# Rye Starter (For Bread)



## BGKYSmoker (Apr 19, 2021)

Said goodbye to a couple of my starters so i can make a rye starter.

I use Bobs red mill AP and rye. For my bread i use RM Artisan flour
Others i use King Arthur whole wheat, white whole wheat and bread flour

I made this rye 24 hours ago.







Discard and saved 75g in a new jar.
Added 50g rye and 50g unbleached AP and 115g, 80* filtered water.


----------



## PPG1 (Apr 19, 2021)

From your Headline (Rye Starter) I got excited and though we were getting a new "Shine Recipe".  LOL


----------



## BrianGSDTexoma (Apr 20, 2021)

Looking good.  I did a rye last week.  That yeast loves that stuff!  I am going to start using just dried now and see how that goes.  I just don't bake much and only takes couple days to get ready.


----------



## HalfSmoked (Apr 20, 2021)

Looking good must be that warm Florida air.

Warren


----------



## BGKYSmoker (Apr 20, 2021)

Heard a flop tink.

Took the glass lid right off.
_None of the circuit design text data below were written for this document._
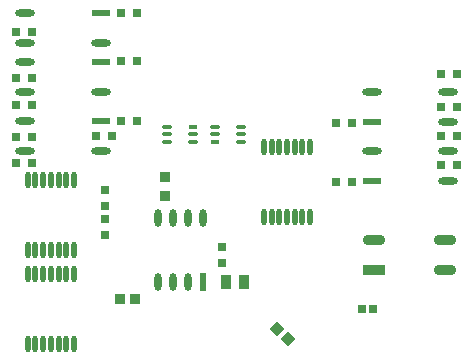
<source format=gbp>
G04*
G04 #@! TF.GenerationSoftware,Altium Limited,Altium Designer,21.5.1 (32)*
G04*
G04 Layer_Color=128*
%FSLAX44Y44*%
%MOMM*%
G71*
G04*
G04 #@! TF.SameCoordinates,1A9D99B6-757D-47D3-AC02-DEC98ADE21AD*
G04*
G04*
G04 #@! TF.FilePolarity,Positive*
G04*
G01*
G75*
%ADD18R,0.9000X0.9500*%
%ADD43O,0.4500X1.4000*%
%ADD44R,0.7500X0.8000*%
%ADD45R,0.7200X0.7200*%
%ADD46P,1.2021X4X270.0*%
%ADD47O,0.8000X0.4000*%
%ADD48R,0.8000X0.4000*%
%ADD49R,0.8000X0.7500*%
%ADD50R,0.9500X1.2500*%
%ADD51R,0.8500X0.8500*%
%ADD52O,0.6000X1.5000*%
%ADD53R,0.6000X1.5000*%
%ADD54R,1.9000X0.9000*%
%ADD55O,1.9000X0.9000*%
%ADD56O,1.6500X0.6000*%
%ADD57R,1.6500X0.6000*%
D18*
X167000Y141250D02*
D03*
Y156750D02*
D03*
D43*
X50500Y154500D02*
D03*
X57000D02*
D03*
X63500D02*
D03*
X70000D02*
D03*
X76500D02*
D03*
X83000D02*
D03*
X89500D02*
D03*
X50500Y95500D02*
D03*
X57000Y95500D02*
D03*
X63500Y95500D02*
D03*
X70000Y95500D02*
D03*
X76500Y95500D02*
D03*
X83000Y95500D02*
D03*
X89500Y95500D02*
D03*
X289500Y123500D02*
D03*
X283000D02*
D03*
X276500D02*
D03*
X270000D02*
D03*
X263500D02*
D03*
X257000D02*
D03*
X250500D02*
D03*
X289500Y182500D02*
D03*
X283000D02*
D03*
X276500D02*
D03*
X270000D02*
D03*
X263500D02*
D03*
X257000D02*
D03*
X250500D02*
D03*
X89500Y15500D02*
D03*
X83000D02*
D03*
X76500D02*
D03*
X70000D02*
D03*
X63500D02*
D03*
X57000D02*
D03*
X50500D02*
D03*
X89500Y74500D02*
D03*
X83000D02*
D03*
X76500D02*
D03*
X70000D02*
D03*
X63500D02*
D03*
X57000D02*
D03*
X50500D02*
D03*
D44*
X413750Y167000D02*
D03*
X400250D02*
D03*
Y192000D02*
D03*
X413750D02*
D03*
Y216000D02*
D03*
X400250D02*
D03*
Y244000D02*
D03*
X413750D02*
D03*
X121750Y192000D02*
D03*
X108250D02*
D03*
X53750Y191000D02*
D03*
X40250D02*
D03*
X53750Y241000D02*
D03*
X40250D02*
D03*
Y169000D02*
D03*
X53750D02*
D03*
X40250Y218000D02*
D03*
X53750D02*
D03*
X40250Y280000D02*
D03*
X53750D02*
D03*
X142750Y204000D02*
D03*
X129250D02*
D03*
X311250Y153000D02*
D03*
X324750D02*
D03*
X142750Y296000D02*
D03*
X129250D02*
D03*
X142750Y255000D02*
D03*
X129250D02*
D03*
X311250Y203000D02*
D03*
X324750D02*
D03*
D45*
X342500Y45000D02*
D03*
X333500D02*
D03*
D46*
X270419Y19581D02*
D03*
X261581Y28419D02*
D03*
D47*
X231000Y199500D02*
D03*
X231000Y193000D02*
D03*
X231000Y186500D02*
D03*
X209000Y199500D02*
D03*
X209000Y193000D02*
D03*
X168000Y186500D02*
D03*
Y193000D02*
D03*
Y199500D02*
D03*
X190000Y186500D02*
D03*
Y193000D02*
D03*
D48*
X209000Y186500D02*
D03*
X190000Y199500D02*
D03*
D49*
X116000Y145750D02*
D03*
Y132250D02*
D03*
Y121750D02*
D03*
Y108250D02*
D03*
X215000Y84250D02*
D03*
Y97750D02*
D03*
D50*
X233750Y68000D02*
D03*
X218250D02*
D03*
D51*
X141250Y54000D02*
D03*
X128750D02*
D03*
D52*
X160950Y122000D02*
D03*
X173650D02*
D03*
X186350D02*
D03*
X199050D02*
D03*
X160950Y68000D02*
D03*
X173650D02*
D03*
X186350D02*
D03*
D53*
X199050D02*
D03*
D54*
X344000Y78500D02*
D03*
D55*
Y103500D02*
D03*
X404000Y78500D02*
D03*
Y103500D02*
D03*
D56*
X47750Y270300D02*
D03*
Y295700D02*
D03*
X112250Y270300D02*
D03*
X406250Y178700D02*
D03*
Y153300D02*
D03*
X341750Y178700D02*
D03*
X47750Y179300D02*
D03*
Y204700D02*
D03*
X112250Y179300D02*
D03*
X47750Y229300D02*
D03*
Y254700D02*
D03*
X112250Y229300D02*
D03*
X406250Y228700D02*
D03*
Y203300D02*
D03*
X341750Y228700D02*
D03*
D57*
X112250Y295700D02*
D03*
X341750Y153300D02*
D03*
X112250Y204700D02*
D03*
Y254700D02*
D03*
X341750Y203300D02*
D03*
M02*

</source>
Have a bowl under it now.

Volcano.


----------



## HalfSmoked (Apr 20, 2021)

Rye whiskey rye whiskey.    

Warren


----------



## BGKYSmoker (Apr 20, 2021)

HalfSmoked said:


> Rye whiskey rye whiskey.
> 
> Warren


I almost ryed in my beer.


----------



## BGKYSmoker (Apr 20, 2021)

Doing a second jar.
This time some cheesecloth to see how much wild yeast it can pick up.


----------



## HalfSmoked (Apr 20, 2021)

Thanks for the like PPG1 it is appreciated.

Warren


----------